[本文]

国・地域名:
英国
元記事の言語:
英語
公開機関:
ビジネス・エネルギー・産業戦略省(BEIS)
元記事公開日:
2019/05/07
抄訳記事公開日:
2019/07/02

明日の研究人材の確保に関するスキッドモア科学担当大臣の講演

Reaching 2.4%: Securing the research talent of tomorrow

本文:

2019年5月7日付ビジネス・エネルギー・産業戦略省(BEIS)の発表では、クリス・スキッドモア(Chris Skidmore)科学担当大臣の標記に関する講演内容を伝えている。概要は以下のとおり。

明日の画期的な研究に携わる人材、世界をリードするイノベーションを開発する人材、世界の最も困難な課題のいくつかの解決に当たる人材。適材適所の人材配置がなければ、期待した成果は得られない。英国の研究力強化にとって、強力な人材供給源の確保は不可欠である。

実際問題として、2027年までに研究開発支出を現在の投資水準の2倍以上に増やす必要があるとすれば、同じ期間に研究開発に従事する人員の数も大幅に(おそらく50%)増やす必要がある。つまり、全大学、全企業、産業界全体で研究開発に従事する研究者を少なくともさらに26万人見つける必要がある。これは大問題である。

● 英国内で人材を育てる

現在のところ、英国は世界3番目の博士号生産大国である。しかしその大部分は世界中から人材を引き寄せて教育する英国の能力に依存している。英国自身の学生を博士レベルまで教育するとなると、やるべきことがもっとある。大学生に大学院レベルまで勉学を続けるよう奨励すること、そして研究職に巣食う男女の数の不均衡や人種格差に対処すること、の2つである。もちろんこれらの領域で進歩を続けているが、まだ十分ではない。

政府として、より多くの国民が高等教育や研究を続けるよう奨励する経済的インセンティブについても真剣に考えている。2016年には、学生が自らの大学院進学を支援できるように、修士課程ローンを導入したが、これらはすでに大学院での勉学継続を選択をする学生数に目に見える効果をもたらしている。さらに2018年8月からは、博士課程に在学する院生にもローンが拡張された。

● 国際的人材の誘致

政府は英国を国際的人材の世界的目的地にするべく真剣に取り組んでいる。

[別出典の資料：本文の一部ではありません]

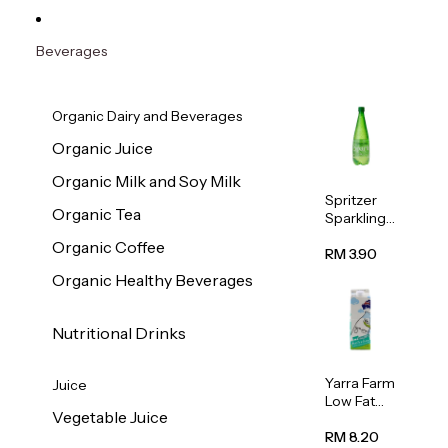
Beverages
Organic Dairy and Beverages
Organic Juice
Organic Milk and Soy Milk
Spritzer
Organic Tea
Sparkling
Mineral
Organic Coffee
Water 1L
RM 3.90
Organic Healthy Beverages
Nutritional Drinks
Yarra Farm
Juice
Low Fat
Vegetable Juice
Australian
Pasteurize
RM 8.20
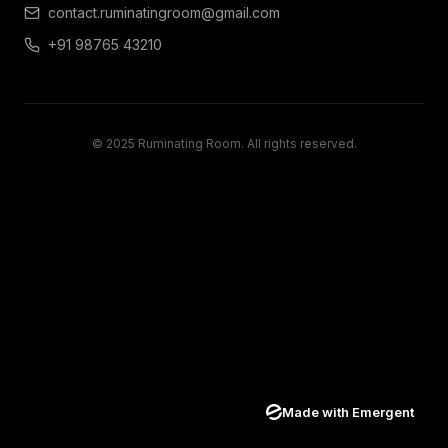
contact.ruminatingroom@gmail.com
+91 98765 43210
© 2025 Ruminating Room. All rights reserved.
Made with Emergent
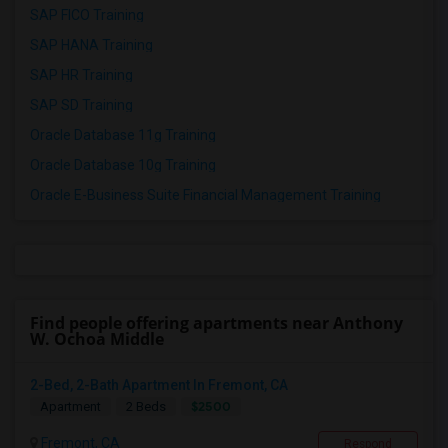
SAP FICO Training
SAP HANA Training
SAP HR Training
SAP SD Training
Oracle Database 11g Training
Oracle Database 10g Training
Oracle E-Business Suite Financial Management Training
Find people offering apartments near Anthony
W. Ochoa Middle
2-Bed, 2-Bath Apartment In Fremont, CA
$2500
Apartment
2 Beds
Fremont, CA
Respond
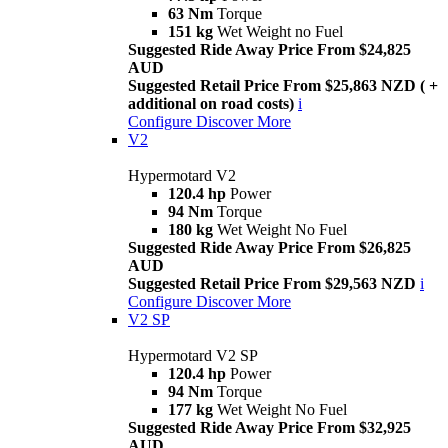
63 Nm
Torque
151 kg
Wet Weight no Fuel
Suggested Ride Away Price From $24,825
AUD
Suggested Retail Price From $25,863 NZD ( +
additional on road costs)
i
Configure
Discover More
V2
Hypermotard V2
120.4 hp
Power
94 Nm
Torque
180 kg
Wet Weight No Fuel
Suggested Ride Away Price From $26,825
AUD
Suggested Retail Price From $29,563 NZD
i
Configure
Discover More
V2 SP
Hypermotard V2 SP
120.4 hp
Power
94 Nm
Torque
177 kg
Wet Weight No Fuel
Suggested Ride Away Price From $32,925
AUD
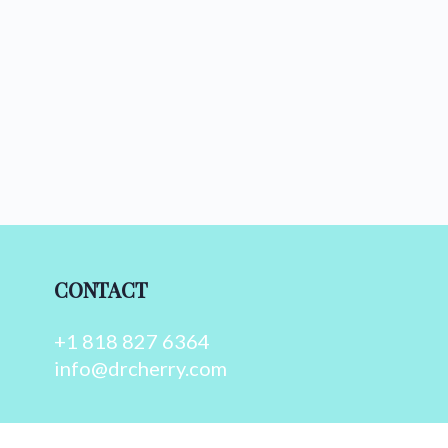
CONTACT
+1 818 827 6364
info@drcherry.com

今春初めに国際教育戦略で明確な目標を設定したのは、そのためである。今後10年間に英国の大学で学ぶ留学生の数を60万人に増やすことを目指している。

これら学生の多くは、英国でしかも大学院レベルで修士号又は博士号の取得を目指す。また博士課程修了後、自動的に1年間の滞在延長期間を導入する。これにより博士号を取得した留学生には、卒業後に適切な研究ポストを見つけるのに必要な猶予期間が与えられ、英国の大学でポスドク又はキャリア初期の研究者として研究を継続することが可能になる。あるいはその能力を産業界で生かして、アイデアやイノベーションを市場にもたらすことも可能である。

また学部以上のレベルに在学する留学生には、そのコース修了の3か月前にビザの申請が可能になる。学位取得後にその能力を必要とする仕事に就くことを可能にするものである。

● PhD、その他のプログラムの支援

2017年に、PhDプログラムやフェローシップ・プログラムの数を増やすべく、4年間で3億ポンド以上のファンディングを行う旨発表した。ラザフォード基金に1億ポンド以上を出資して、キャリア初期およびシニアの研究者向けに1,000件のフェローシップや職場斡旋を提供している。

2018年6月には、科学・イノベーションにおける成長と最高の人材を引き付けるべく、英国の人材と能力に13億ポンドの投資を発表した。権威ある「国立アカデミー・フェローシップ」向けには3億5,000万ポンドである。また世界中の最優秀研究者に開かれたUKRIの新規主要プログラム「未来のリーダー・フェローシップ」への9億ポンドが含まれる。今回この「未来のリーダー・フェローシップ」のまさに最初の41件が発表される。

またこの度新たにスティーブ・ホーキング・フェローシップの初めての公募を発表する。UKRIはホーキング家の協力を得て、今後5年間で理論物理学のポスドク科学者最大50名を支援する。

AIの分野では最近、一連の施策を発表した。産業界が資金支援する修士課程、16か所のAIに特化した博士教育センターへの新規1,000名の博士課程学生の投入、新たなチューリングAIフェローシップなどである。